BEGIN READING PASSAGE
Saturday, April 28, 2012

Cloud computing 101

New technology often comes with new terminologies and often confusing so I did a quick research to understand the bigger picture of what cloud computing really offer us. Cloud computing itself is more than just accessing a blackbox somewhere in the Internet.

When you watch Microsoft advertisement "...to the cloud", this is form of IT delivery of computing requirements as a service to a heterogeneous community of end-recipients. In layman terms, one should start thinking cloud as a billable utility service delivery just like the power company provide electricity to their homes. Cloud providers offer these type of services based on 3 fundamental models.

  1. Infrastructure as a Service (IaaS) - The IaaS model is the most basic cloud service model. Cloud providers offer computing resources – as physical or more often as virtual machines, raw (block) storage, firewalls, load balancers, and networks. IaaS providers supply these resources on demand from their large pools installed in data centers. Local area networks including IP addresses are part of the offer. For the wide area connectivity, the Internet can be used or - in carrier clouds - dedicated virtual private networks can be configured. To deploy their applications, cloud users then install operating system images on the machines as well as their application software. In this model, it is the cloud user who is responsible for patching and maintaining the operating systems and application software. Cloud providers typically bill IaaS services on a utility computing basis, that is, cost will reflect the amount of resources allocated and consumed.
  2. Platform as a Service (PaaS) - In the PaaS model, cloud providers deliver a computing platform and/or solution stack typically including operating system, programming language execution environment, database, and web server. Application developers can develop and run their software solutions on a cloud platform without the cost and complexity of buying and managing the underlying hardware and software layers. With some PaaS offers, the underlying compute and storage resources scale automatically to match application demand such that the cloud user does not have to allocate resources manually. This is good choice for companies that have lots of tech resources and need to manage the applications.
END READING PASSAGE
BEGIN DATA SHOWN
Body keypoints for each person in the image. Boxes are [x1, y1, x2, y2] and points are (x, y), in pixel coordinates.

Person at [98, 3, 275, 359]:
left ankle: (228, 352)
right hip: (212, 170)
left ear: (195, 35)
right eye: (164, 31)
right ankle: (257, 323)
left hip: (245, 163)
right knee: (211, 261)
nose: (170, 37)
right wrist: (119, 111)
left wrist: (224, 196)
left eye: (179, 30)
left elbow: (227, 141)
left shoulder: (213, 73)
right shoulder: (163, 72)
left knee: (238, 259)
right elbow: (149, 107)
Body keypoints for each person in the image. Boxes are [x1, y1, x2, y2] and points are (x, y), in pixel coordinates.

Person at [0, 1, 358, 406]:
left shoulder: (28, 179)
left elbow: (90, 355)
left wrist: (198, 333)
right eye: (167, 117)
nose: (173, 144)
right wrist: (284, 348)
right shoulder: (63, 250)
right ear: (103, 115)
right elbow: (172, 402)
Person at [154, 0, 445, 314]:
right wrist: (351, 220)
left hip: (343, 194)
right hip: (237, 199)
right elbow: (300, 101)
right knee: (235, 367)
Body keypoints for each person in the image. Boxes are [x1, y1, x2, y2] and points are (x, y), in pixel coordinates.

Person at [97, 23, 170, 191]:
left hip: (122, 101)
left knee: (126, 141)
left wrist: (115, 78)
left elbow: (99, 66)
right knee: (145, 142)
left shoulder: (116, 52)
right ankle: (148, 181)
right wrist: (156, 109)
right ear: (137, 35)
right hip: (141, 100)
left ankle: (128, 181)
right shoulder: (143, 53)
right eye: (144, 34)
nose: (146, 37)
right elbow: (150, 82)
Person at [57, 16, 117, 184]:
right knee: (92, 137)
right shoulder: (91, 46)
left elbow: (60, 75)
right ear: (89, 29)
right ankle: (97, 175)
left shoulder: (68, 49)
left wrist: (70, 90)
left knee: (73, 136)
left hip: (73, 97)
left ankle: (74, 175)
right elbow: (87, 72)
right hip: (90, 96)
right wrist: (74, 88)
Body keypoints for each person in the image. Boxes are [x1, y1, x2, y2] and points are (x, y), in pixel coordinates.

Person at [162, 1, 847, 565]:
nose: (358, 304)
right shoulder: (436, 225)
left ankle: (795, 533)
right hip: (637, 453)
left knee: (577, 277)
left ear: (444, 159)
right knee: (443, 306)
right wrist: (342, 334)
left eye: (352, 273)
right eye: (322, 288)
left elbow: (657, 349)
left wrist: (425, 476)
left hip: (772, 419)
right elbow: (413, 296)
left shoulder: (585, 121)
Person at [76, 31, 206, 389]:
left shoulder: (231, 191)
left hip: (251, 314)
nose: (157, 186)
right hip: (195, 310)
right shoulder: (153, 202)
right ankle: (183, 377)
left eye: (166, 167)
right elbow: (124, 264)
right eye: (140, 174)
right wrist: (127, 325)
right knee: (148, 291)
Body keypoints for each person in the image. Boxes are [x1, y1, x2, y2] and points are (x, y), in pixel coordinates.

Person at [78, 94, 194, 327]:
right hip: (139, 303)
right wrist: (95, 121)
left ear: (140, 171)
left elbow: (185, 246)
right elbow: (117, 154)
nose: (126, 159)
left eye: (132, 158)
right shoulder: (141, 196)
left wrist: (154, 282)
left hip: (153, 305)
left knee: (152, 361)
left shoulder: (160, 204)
END DATA SHOWN
BEGIN DATA SHOWN
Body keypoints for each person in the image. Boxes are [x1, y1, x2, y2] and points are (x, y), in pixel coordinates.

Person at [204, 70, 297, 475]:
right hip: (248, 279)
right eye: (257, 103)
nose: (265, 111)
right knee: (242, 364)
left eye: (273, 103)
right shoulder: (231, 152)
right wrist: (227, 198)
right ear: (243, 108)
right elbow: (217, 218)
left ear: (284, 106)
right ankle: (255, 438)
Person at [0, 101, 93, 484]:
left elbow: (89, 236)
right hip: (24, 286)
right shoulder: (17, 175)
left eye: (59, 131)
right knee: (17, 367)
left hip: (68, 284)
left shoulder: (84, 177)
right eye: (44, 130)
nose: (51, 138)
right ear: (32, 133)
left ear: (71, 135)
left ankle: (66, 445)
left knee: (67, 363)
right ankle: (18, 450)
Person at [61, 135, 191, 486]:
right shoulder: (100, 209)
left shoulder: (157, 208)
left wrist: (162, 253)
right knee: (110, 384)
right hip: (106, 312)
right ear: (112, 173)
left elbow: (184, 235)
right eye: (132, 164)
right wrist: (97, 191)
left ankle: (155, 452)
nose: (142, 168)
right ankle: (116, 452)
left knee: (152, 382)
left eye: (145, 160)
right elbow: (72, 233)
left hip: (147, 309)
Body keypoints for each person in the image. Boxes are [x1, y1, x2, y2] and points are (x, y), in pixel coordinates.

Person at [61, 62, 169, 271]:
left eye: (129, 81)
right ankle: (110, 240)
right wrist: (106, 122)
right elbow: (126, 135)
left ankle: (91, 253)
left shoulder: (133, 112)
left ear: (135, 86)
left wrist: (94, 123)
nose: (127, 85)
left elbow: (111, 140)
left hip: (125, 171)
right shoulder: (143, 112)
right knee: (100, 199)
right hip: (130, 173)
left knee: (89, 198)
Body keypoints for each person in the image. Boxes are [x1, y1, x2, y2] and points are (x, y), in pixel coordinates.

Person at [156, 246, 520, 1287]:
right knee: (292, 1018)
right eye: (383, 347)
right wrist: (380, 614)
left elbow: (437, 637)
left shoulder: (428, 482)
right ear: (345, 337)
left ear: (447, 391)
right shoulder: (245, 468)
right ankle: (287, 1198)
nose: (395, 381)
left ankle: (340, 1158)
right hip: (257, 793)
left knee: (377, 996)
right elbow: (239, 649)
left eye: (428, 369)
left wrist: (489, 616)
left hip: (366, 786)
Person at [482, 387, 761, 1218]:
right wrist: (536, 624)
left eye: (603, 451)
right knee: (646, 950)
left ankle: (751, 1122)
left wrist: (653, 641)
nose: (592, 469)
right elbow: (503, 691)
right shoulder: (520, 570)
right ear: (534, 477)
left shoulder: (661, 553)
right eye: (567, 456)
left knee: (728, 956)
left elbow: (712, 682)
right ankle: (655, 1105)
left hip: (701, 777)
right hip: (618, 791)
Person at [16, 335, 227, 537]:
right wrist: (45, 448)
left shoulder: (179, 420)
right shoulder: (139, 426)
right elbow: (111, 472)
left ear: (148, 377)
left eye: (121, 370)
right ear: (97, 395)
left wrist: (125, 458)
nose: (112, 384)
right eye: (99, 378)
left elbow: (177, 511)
END DATA SHOWN
ABOUT THIS TASK:
Please answer from the cloud computing post: in the IaaS model, who is responsible for patching and maintaining the operating systems and application software?

RESPONSE:
The cloud user.